# Fun with fancy slicing

David Eppstein
 10-02-2003
In article <3f7bf423$0$20654$
Damien Wyart wrote:

* David Eppstein in comp.lang.python:
> > Of course we know that nonrandom quicksort pivoting can be quadratic
> > anyway (e.g. on sorted input) but this to my mind is worse because
> > randomization doesn't make it any better. The fact that some textbooks
> > (e.g. CLRS!) make this mistake doesn't excuse it either.

>
> Could you explain in more detail the error made in CLRS on this topic
> (with a reference if possible) ? I did not precisely catch your
> explanation here.
>
> Thanks in advance,

CLRS' partition routine ends up partitioning an n-item array into the
items <= the pivot, the pivot itself, and the items > the pivot.
If the items are all equal, that means that the first part gets n-1
items and the last part gets nothing, regardless of which item you
select as pivot. If you analyze the algorithm on this input, you get
the recurrence T(n)=O(n)+T(n-1)+T(0) which solves to O(n^2).

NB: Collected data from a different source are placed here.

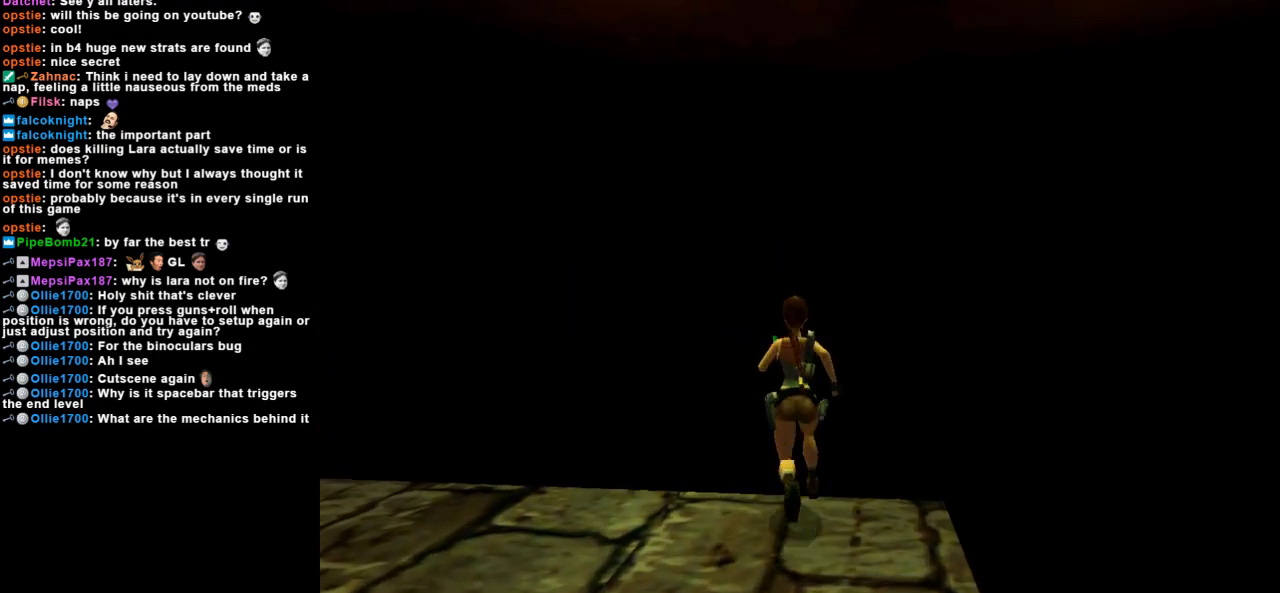
{"keys": [], "events": [[167, "left", "down"], [333, "left", "up"]]}
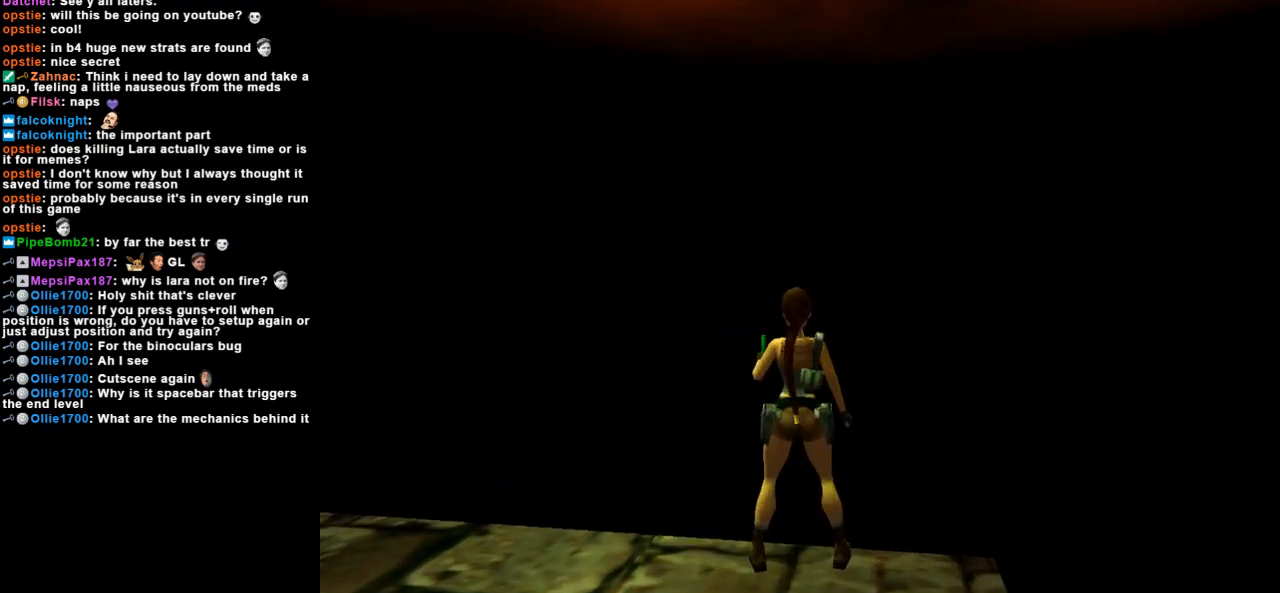
{"keys": ["roll"], "events": [[100, "guns", "down"], [333, "guns", "up"], [367, "roll", "down"]]}
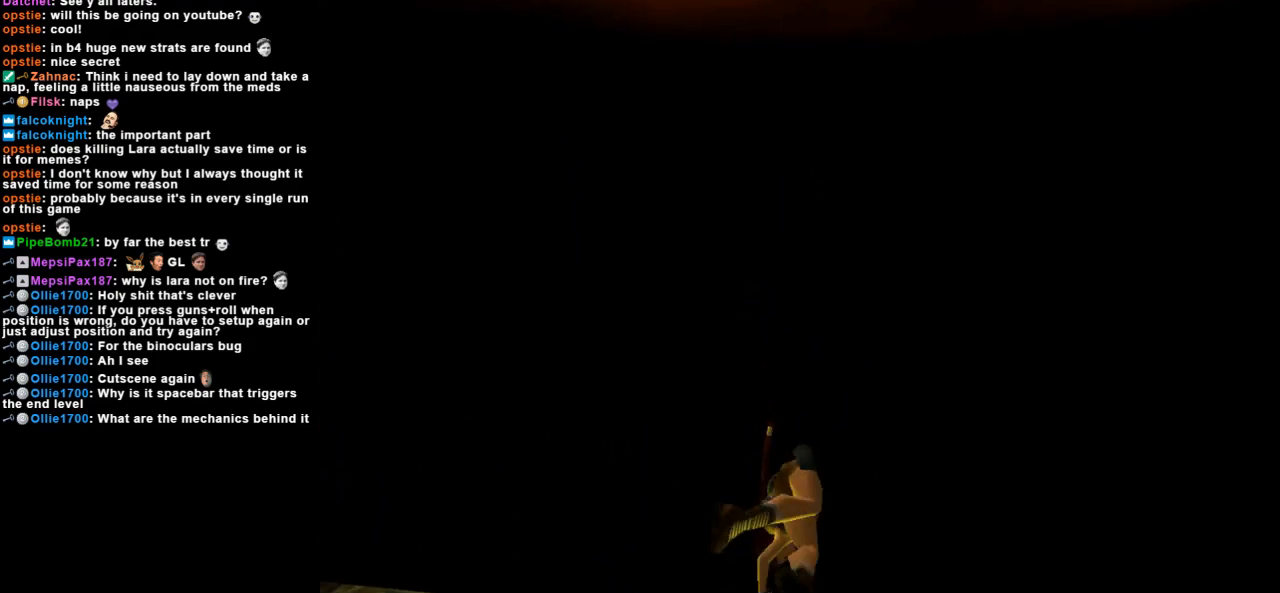
{"keys": [], "events": [[200, "guns", "down"], [200, "roll", "up"], [467, "guns", "up"]]}
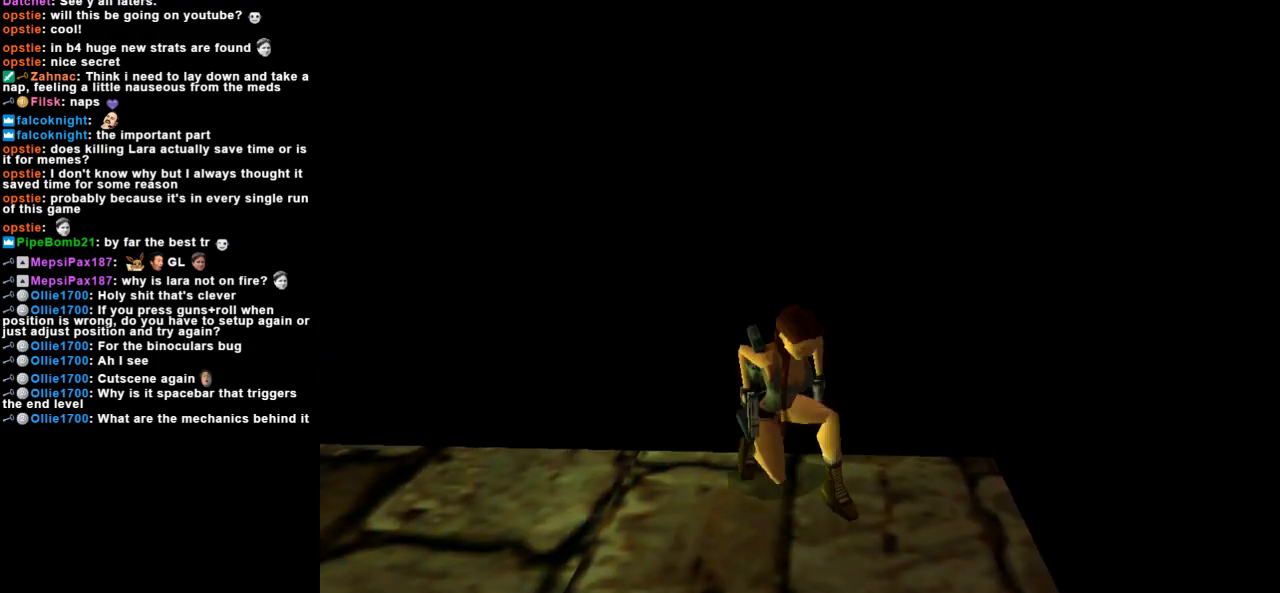
{"keys": ["duck"], "events": [[233, "duck", "down"]]}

Throughout most of the quicksort chapter, CLRS at least include
exercises mentioning the case of all equal inputs, asking what happens
for those inputs, and in one exercise suggesting a partition routine
that might partition those inputs more equally (but who knows what it
should do when merely most of the inputs are equal...) However in the
randomized quicksort section they ignored this complication and seemed
to be claiming that their randomized quicksort has O(n log n) expected
time, unconditionally.

This problem was finally corrected in the fourth printing of the second
edition; see the errata at
<http://www.cs.dartmouth.edu/~thc/clrs-2e-bugs/bugs.php>
for more details.

David Eppstein http://www.ics.uci.edu/~eppstein/
Univ. of California, Irvine, School of Information & Computer Science

 10-03-2003
Greg Ewing (using news.cis.dfn.de) wrote:
> Alex Martelli wrote:
>
>> How sweet it would be to be able to unpack by coding:
>> head, *tail = alist

>
>
> Indeed! I came across another use case for this
> recently, as well. I was trying to parse some
> command strings of the form
>
> command arg arg ...
>
> where some commands had args and some didn't.
> I wanted to split the command off the front
> and keep the args for later processing once
> I'd decoded the command. My first attempt
> went something like
>
> command, args = cmdstring.split(" ", maxsplit = 1)
>
> but this fails when there are no arguments,
> because the returned list has only one element
> in that case.
>
> It would have been very nice to be able to
> simply say
>
> command, *args = cmdstring.split()
>
> and get the command as a string and a
> list of 0 or more argument strings.
>
> I really ought to write a PEP about this...
>

In the mean time, it isn't too hard to write a function which does this:

def first_rest(x):
return x[0], x[1:]

command, args = first_rest(cmdstring.split())

or, in one step

def chop_word(s):
return first_rest(s.split())

command, args = chop_word(cmdstring)

David

 10-03-2003
|Alex Martelli wrote:
|> How sweet it would be to be able to unpack by coding:
|> head, *tail = alist

Greg Ewing (using news.cis.dfn.de) wrote previously:
| command arg arg ...
| command, *args = cmdstring.split()
|and get the command as a string and a list of 0 or more argument strings.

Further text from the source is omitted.